Stopping Place for Kings & Queens
Finchampstead's fine parish church is largely of 12th century date and still retains a number of interesting Norman features: a pillar piscina, a font, and an apse, unusual for Berkshire. The site is somewhat older, however, for the building sits on a prominent hill within what has always been thought to be a Roman earthwork of some kind. It is probably the enclosure of a Roman temple which was later taken over for Christian use. It stands in an ideal position, just off the Devil’s Highway running between London & Silchester - a mile stone for which was discovered in 'Six Acres' field in 1841. Alongside is the Queen’s Oak, the only inn of this name in the country. Stories of Roman remains beneath its floors have led to its claim of being the oldest pub in the country. It could well stand on the site of a Roman hostelry set up to service pagan pilgrims. A Roman building & enclosure, west of the church, may also be associated with the temple complex. One legend says that the Emperor Magnus Maximus stopped in Finchampstead on his way to London and thus to the continent to claim his throne in AD 383. He was a Spaniard by birth, but became commander of the Roman army in Britain where he married a local girl and settled down, prior to being elected Emperor by his troops.
The spring known
as Dodwell’s (or Dozell’s) Well on Fleet Hill is named after St.

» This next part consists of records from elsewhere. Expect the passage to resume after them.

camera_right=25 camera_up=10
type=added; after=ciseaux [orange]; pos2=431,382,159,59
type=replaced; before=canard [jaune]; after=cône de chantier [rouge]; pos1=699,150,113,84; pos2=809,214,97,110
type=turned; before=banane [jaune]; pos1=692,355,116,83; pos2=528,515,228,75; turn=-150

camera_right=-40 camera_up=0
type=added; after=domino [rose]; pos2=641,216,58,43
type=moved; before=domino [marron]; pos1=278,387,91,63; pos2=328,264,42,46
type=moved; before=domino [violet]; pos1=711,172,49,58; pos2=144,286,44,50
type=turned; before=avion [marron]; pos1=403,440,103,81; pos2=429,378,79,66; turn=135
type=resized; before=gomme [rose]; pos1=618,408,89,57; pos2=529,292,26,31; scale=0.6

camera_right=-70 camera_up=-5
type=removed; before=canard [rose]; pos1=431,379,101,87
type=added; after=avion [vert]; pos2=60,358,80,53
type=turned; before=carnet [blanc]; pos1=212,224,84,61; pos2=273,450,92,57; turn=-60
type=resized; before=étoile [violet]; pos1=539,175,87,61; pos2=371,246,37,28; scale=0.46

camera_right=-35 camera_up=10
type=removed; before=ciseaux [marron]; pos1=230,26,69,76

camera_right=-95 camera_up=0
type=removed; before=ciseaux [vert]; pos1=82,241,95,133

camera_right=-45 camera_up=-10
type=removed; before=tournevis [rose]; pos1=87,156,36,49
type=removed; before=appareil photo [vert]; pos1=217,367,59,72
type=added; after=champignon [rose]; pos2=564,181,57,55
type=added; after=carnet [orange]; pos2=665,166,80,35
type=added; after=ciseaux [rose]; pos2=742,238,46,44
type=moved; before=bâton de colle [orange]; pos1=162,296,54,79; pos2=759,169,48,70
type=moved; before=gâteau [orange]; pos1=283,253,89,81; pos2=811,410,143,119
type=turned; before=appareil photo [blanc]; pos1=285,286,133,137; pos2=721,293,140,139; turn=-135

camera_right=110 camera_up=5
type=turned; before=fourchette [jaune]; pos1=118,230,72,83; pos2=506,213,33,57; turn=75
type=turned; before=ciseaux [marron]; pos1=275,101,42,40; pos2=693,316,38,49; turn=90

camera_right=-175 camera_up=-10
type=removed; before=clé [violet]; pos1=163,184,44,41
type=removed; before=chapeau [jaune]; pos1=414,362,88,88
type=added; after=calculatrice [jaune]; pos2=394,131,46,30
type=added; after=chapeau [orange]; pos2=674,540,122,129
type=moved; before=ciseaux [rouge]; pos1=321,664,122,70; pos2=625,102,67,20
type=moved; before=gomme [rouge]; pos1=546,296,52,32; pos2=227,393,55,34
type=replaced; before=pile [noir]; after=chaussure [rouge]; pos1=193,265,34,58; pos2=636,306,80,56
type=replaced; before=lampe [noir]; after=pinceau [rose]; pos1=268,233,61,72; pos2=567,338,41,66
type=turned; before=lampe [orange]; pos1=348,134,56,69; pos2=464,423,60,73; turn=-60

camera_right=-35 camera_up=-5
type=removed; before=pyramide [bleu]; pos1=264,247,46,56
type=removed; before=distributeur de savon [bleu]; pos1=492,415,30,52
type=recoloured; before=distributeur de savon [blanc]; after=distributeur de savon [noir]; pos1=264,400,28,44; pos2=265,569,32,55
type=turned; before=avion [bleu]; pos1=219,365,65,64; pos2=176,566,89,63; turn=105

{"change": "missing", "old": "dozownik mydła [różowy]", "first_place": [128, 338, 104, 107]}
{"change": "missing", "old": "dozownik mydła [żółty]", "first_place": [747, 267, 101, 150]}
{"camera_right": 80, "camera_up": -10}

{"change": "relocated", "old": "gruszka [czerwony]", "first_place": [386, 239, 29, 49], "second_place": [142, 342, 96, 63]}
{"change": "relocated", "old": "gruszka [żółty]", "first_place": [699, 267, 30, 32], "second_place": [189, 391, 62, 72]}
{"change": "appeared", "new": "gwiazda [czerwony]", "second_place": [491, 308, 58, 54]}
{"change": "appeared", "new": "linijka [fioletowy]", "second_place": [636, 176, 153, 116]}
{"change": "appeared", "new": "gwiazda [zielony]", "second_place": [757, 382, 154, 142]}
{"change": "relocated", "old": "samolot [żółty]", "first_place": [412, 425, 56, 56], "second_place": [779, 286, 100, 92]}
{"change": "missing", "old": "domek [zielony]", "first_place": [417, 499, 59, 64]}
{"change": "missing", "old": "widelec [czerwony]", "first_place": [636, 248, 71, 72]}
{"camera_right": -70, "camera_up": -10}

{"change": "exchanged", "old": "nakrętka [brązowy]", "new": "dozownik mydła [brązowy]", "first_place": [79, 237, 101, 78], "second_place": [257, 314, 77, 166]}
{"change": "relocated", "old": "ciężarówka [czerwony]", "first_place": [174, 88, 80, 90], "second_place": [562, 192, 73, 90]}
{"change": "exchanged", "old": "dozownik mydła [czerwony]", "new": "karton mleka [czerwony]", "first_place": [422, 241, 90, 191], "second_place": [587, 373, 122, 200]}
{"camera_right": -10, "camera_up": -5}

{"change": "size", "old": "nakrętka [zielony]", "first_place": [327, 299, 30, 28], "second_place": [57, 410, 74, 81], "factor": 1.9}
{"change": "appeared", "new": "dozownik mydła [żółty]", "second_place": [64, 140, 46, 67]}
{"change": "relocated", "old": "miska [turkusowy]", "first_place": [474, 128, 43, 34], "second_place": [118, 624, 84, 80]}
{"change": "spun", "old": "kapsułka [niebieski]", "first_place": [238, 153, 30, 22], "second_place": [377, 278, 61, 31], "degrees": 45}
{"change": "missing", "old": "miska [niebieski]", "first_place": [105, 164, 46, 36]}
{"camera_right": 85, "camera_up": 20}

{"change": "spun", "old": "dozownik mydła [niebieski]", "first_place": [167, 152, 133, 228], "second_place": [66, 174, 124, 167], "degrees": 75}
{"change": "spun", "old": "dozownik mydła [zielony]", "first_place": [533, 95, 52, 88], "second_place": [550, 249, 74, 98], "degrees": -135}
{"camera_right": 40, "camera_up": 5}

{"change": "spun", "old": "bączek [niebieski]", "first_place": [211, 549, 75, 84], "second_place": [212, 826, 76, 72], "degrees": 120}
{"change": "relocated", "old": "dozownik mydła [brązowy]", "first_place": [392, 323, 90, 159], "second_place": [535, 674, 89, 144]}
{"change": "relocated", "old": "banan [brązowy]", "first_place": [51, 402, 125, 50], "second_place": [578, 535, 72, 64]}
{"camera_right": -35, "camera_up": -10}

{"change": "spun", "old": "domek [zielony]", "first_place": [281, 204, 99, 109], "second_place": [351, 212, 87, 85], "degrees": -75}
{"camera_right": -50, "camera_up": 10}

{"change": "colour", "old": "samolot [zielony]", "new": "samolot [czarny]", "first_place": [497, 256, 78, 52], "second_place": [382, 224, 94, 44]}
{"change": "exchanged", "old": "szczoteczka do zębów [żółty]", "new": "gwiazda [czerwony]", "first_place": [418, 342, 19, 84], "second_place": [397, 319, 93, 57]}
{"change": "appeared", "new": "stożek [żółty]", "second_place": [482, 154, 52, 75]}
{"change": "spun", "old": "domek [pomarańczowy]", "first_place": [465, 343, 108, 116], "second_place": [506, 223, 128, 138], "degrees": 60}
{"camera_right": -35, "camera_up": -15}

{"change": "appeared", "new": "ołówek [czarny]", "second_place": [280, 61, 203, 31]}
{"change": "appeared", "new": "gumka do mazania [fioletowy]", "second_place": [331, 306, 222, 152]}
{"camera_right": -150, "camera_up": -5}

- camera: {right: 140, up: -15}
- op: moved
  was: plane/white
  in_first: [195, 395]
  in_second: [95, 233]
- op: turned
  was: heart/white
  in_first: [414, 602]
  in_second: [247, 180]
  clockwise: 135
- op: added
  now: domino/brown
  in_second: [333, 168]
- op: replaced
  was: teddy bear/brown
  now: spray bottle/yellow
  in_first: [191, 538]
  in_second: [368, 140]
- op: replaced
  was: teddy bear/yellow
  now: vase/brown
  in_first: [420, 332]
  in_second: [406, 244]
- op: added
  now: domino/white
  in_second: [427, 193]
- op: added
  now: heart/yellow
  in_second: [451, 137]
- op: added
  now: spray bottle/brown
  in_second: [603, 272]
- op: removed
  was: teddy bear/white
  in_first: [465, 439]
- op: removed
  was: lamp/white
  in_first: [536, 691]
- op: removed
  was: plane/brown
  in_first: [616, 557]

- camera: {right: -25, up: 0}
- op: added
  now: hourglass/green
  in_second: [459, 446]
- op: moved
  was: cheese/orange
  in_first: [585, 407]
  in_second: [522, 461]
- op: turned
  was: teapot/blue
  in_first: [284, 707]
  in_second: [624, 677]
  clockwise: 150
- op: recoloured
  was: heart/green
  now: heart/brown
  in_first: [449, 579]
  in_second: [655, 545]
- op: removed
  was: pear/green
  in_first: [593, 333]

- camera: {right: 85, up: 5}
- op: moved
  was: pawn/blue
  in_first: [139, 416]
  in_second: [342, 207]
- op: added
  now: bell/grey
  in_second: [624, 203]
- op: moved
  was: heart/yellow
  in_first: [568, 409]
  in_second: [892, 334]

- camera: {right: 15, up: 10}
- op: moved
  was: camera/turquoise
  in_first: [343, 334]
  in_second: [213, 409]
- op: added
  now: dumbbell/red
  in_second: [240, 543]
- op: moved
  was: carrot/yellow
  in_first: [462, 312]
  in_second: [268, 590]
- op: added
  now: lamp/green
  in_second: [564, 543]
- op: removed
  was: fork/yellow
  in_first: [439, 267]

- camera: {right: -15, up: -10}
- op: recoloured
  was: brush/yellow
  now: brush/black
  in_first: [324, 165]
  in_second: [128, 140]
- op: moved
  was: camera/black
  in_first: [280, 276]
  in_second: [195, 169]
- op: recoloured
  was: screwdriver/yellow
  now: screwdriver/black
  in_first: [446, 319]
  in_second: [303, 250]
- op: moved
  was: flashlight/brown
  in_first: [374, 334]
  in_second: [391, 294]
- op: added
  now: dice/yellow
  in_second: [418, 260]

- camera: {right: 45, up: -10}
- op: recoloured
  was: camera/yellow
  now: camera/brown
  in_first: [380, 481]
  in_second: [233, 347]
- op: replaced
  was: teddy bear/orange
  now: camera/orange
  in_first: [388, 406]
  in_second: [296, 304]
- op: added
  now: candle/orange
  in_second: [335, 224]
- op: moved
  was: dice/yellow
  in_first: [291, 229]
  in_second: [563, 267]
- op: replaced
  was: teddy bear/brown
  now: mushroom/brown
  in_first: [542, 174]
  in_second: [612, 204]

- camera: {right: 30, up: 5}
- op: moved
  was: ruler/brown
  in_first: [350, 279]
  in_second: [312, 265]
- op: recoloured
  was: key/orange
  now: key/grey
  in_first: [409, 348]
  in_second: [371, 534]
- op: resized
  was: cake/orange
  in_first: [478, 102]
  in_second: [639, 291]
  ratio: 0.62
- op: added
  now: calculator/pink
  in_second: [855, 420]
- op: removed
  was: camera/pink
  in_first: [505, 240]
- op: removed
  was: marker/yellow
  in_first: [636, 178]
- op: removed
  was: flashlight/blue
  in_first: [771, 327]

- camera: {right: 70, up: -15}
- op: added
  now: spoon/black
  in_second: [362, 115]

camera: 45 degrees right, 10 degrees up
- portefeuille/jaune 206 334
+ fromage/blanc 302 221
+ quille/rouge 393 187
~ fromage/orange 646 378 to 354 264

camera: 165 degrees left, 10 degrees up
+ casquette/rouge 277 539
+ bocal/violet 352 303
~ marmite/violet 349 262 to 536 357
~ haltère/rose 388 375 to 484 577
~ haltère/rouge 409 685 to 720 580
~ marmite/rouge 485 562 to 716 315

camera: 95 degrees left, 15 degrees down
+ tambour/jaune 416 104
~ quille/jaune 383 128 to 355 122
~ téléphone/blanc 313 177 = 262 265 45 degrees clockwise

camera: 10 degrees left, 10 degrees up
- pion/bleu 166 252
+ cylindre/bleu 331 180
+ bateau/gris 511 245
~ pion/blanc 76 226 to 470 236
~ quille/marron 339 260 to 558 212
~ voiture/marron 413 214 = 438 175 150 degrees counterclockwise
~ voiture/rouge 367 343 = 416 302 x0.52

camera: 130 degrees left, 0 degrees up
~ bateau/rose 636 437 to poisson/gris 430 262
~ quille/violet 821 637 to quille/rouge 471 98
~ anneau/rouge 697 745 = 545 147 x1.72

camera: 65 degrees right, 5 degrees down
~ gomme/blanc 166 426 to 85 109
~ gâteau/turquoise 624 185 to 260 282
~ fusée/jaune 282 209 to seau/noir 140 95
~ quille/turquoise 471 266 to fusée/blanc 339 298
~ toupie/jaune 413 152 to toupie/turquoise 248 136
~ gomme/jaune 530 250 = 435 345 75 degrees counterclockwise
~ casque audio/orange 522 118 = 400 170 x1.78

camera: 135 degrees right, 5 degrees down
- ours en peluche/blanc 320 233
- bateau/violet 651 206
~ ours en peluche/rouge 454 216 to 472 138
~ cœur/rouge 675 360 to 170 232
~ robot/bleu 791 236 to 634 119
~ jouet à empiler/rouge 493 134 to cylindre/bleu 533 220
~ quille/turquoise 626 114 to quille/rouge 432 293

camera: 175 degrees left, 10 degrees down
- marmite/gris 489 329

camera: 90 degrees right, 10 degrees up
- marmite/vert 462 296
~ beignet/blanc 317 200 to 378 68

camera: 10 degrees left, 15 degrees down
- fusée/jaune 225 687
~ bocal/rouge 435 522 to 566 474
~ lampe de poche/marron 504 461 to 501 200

Oswald, King of Northumbria (r. AD 634-641). He travelled
through this village on his way to meet King
Cynegils of Wessex at Easthampstead,
and, feeling thirsty, prayed for water. The Holy Well instantaneously
sprang up. It is recorded in the Anglo-Saxon Chronicle of the year 1098
Finchampstead was the centre of a bailiwick of Windsor Forest and included the three 'walks' of Sandhurst, Bigshot (Northern Crowthorne) and Easthampstead which were stocked with red deer for the King's entertainment. From the late 13th century, the parish contained two manors since the lands of the lord of the manor, William Banister, became divided between his two daughters. Constance took East Court, near the church, of which only a 17th century wall remains, and Agatha had West Court. East Court later passed into the hands of the Foxleys of Foxley Manor (Touchen End) and Bramshill Castle (Hampshire). They were bigwigs at the Royal Court in Windsor and have fine brass memorials in the Church at Bray. Their descendants sold up to the Pakenhams and it was probably Sir Edmund Pakenham's two daughters, Constance and Elizabeth, who are the subject of an old story about East Court. It is said that King Henry VIII was a frequent visitor to the manor since he had amorous designs on a daughter of the house. Her elder sister, however, was madly in love with the King herself and, in a fit of jealous rage, threw herself off the balcony in front of him in order to prevent her rival becoming Queen of England. Of course, neither of these ladies actually committed suicide and both went on to gain 'unroyal' husbands. Constance, the elder, married Sir Geoffrey Pole, son of the last of the Plantagenet's, the Countess of Salisbury from Bisham Abbey; and Elizabeth, the younger, married Justice Sir Edmund Marvyn, an uncle of Lady Marvyn (formerly Mrs Perkins)'s husband. West Court is a fine 17th century building which, before improvements made in 1835, still had a moat and a drawbridge! It was taken on by Lady Marvyn's relatives, the Perkins family of Ufton Court before they sold it to the Tattershalls, well known catholic recusants, who were resident there when called to the Heralds' Court in 1664 to prove their rights to the Tattershall coat of arms. These arms are still prominently displayed on the superb carved fireplace in the drawing room of the house. Cousins of the original Banister line lived at the sub-manor of 'Banisters' which they were supposedly given in reward for betraying the Duke of Buckingham to King Richard III in 1483 (this story appears to have been transferred from one of their Staffordshire homes). The warden of the ecclesiastical Hospital of God's House in Southampton also once had a house in Finchampstead.
Prince Arthur is supposed to have been hunting on the Ridges, at Finchampstead, with his father, King Henry VII, when he heard of the arrival, in England, of his fiancée, Catherine of Aragon. They immediately rode out to meet her, but found their way barred by a party of Spanish cavaliers who insisted that, according to Spanish tradition, the Prince could not look upon his bride until after they were married. The King would have none of this, rode on to Dogmersfield Park (Hampshire), where the lady was staying, and arranged for her coach to ride along the Ridges, where Catherine raised her veil for her awaiting groom. The marriage was thus cursed and Arthur died not long after exchanging vows. A plaque in Longwater Lane now commemorates these events.
Today the most famous feature of the Ridges is the Wellingtonia Avenue, leading to Wellington College in Crowthorne. The superb double row of Wellingtonia trees was planted by John Walter (of Bearwood & The Times) as a monument to the 1st Duke of Wellington in 1869. They rival the Duke’s column at Heckfield (Hampshire) and his equestrian statue at Aldershot (Hampshire) as his most spectacular memorial.